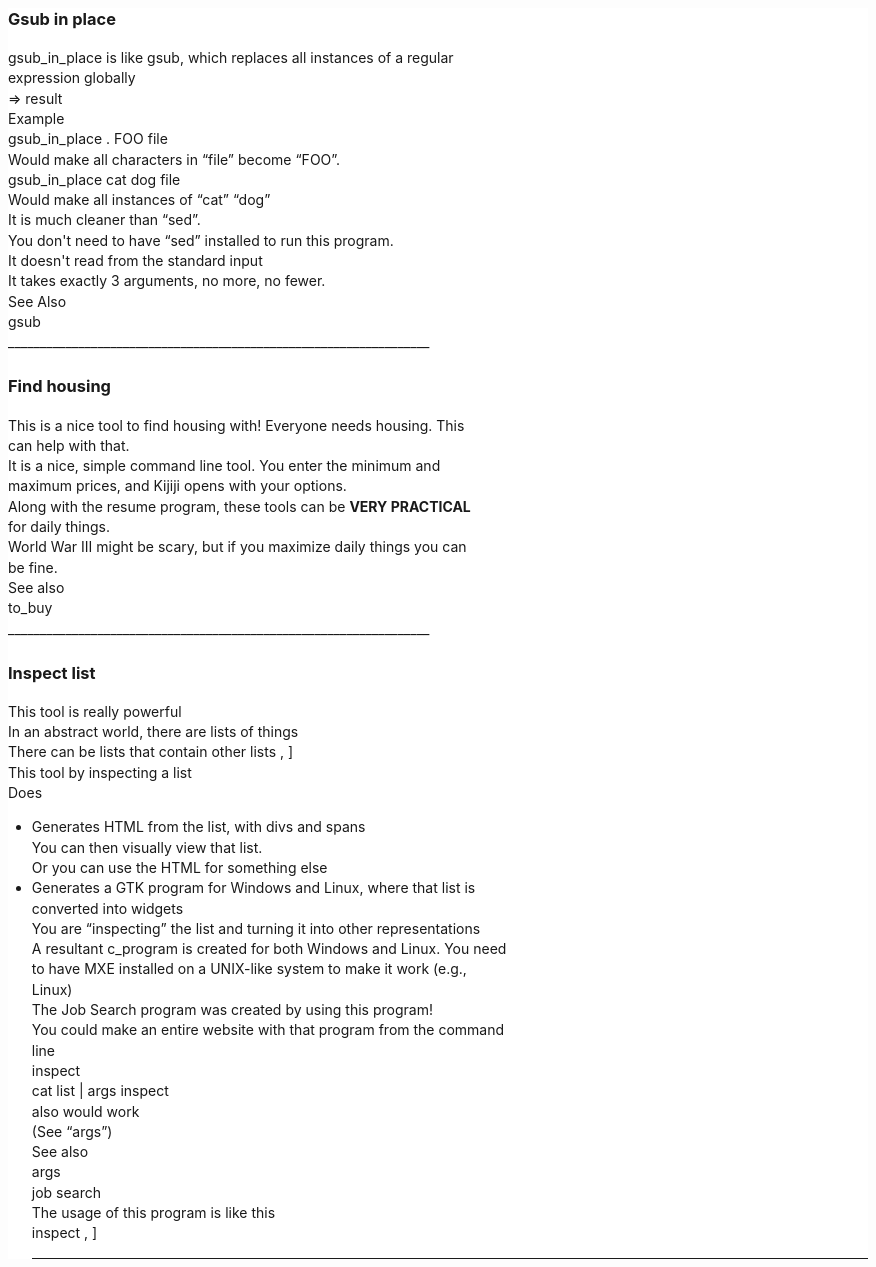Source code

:    ### Gsub in place  
   gsub_in_place is like gsub, which replaces all instances of a regular  
   expression globally  
     => result  
   Example  
   gsub_in_place . FOO file  
   Would make all characters in “file” become “FOO”.  
   gsub_in_place cat dog file  
   Would make all instances of “cat” “dog”  
   It is much cleaner than “sed”.  
   You don't need to have “sed” installed to run this program.  
   It doesn't read from the standard input  
   It takes exactly 3 arguments, no more, no fewer.  
   See Also  
   gsub  
     __________________________________________________________________  
  
   ### Find housing  
   This is a nice tool to find housing with! Everyone needs housing. This  
   can help with that.  
   It is a nice, simple command line tool. You enter the minimum and  
   maximum prices, and Kijiji opens with your options.  
   Along with the resume program, these tools can be __VERY PRACTICAL__  
   for daily things.  
   World War III might be scary, but if you maximize daily things you can  
   be fine.  
   See also  
   to_buy  
     __________________________________________________________________  
  
   ### Inspect list  
   This tool is really powerful  
   In an abstract world, there are lists of things   
   There can be lists that contain other lists , ]  
   This tool by inspecting a list  
   Does  
   * Generates HTML from the list, with divs and spans  
   You can then visually view that list.  
   Or you can use the HTML for something else  
   * Generates a GTK program for Windows and Linux, where that list is  
   converted into widgets  
   You are “inspecting” the list and turning it into other representations  
   A resultant c_program is created for both Windows and Linux. You need  
   to have MXE installed on a UNIX-like system to make it work (e.g.,  
   Linux)  
   The Job Search program was created by using this program!  
   You could make an entire website with that program from the command  
   line  
   inspect   
   cat list | args inspect  
   also would work  
   (See “args”)  
   See also  
   args  
   job search  
   The usage of this program is like this  
   inspect , ]  
     __________________________________________________________________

---+---

Aim of the exercise: Retype everything in the material word for word, minus pictures.

Response:
Source code

:    ### Gsub in place  
   gsub_in_place is like gsub, which replaces all instances of a regular  
   expression globally  
     => result  
   Example  
   gsub_in_place . FOO file  
   Would make all characters in “file” become “FOO”.  
   gsub_in_place cat dog file  
   Would make all instances of “cat” “dog”  
   It is much cleaner than “sed”.  
   You don't need to have “sed” installed to run this program.  
   It doesn't read from the standard input  
   It takes exactly 3 arguments, no more, no fewer.  
   See Also  
   gsub  
     __________________________________________________________________  
  
   ### Find housing  
   This is a nice tool to find housing with! Everyone needs housing. This  
   can help with that.  
   It is a nice, simple command line tool. You enter the minimum and  
   maximum prices, and Kijiji opens with your options.  
   Along with the resume program, these tools can be __VERY PRACTICAL__  
   for daily things.  
   World War III might be scary, but if you maximize daily things you can  
   be fine.  
   See also  
   to_buy  
     __________________________________________________________________  
  
   ### Inspect list  
   This tool is really powerful  
   In an abstract world, there are lists of things   
   There can be lists that contain other lists , ]  
   This tool by inspecting a list  
   Does  
   * Generates HTML from the list, with divs and spans  
   You can then visually view that list.  
   Or you can use the HTML for something else  
   * Generates a GTK program for Windows and Linux, where that list is  
   converted into widgets  
   You are “inspecting” the list and turning it into other representations  
   A resultant c_program is created for both Windows and Linux. You need  
   to have MXE installed on a UNIX-like system to make it work (e.g.,  
   Linux)  
   The Job Search program was created by using this program!  
   You could make an entire website with that program from the command  
   line  
   inspect   
   cat list | args inspect  
   also would work  
   (See “args”)  
   See also  
   args  
   job search  
   The usage of this program is like this  
   inspect , ]  
     __________________________________________________________________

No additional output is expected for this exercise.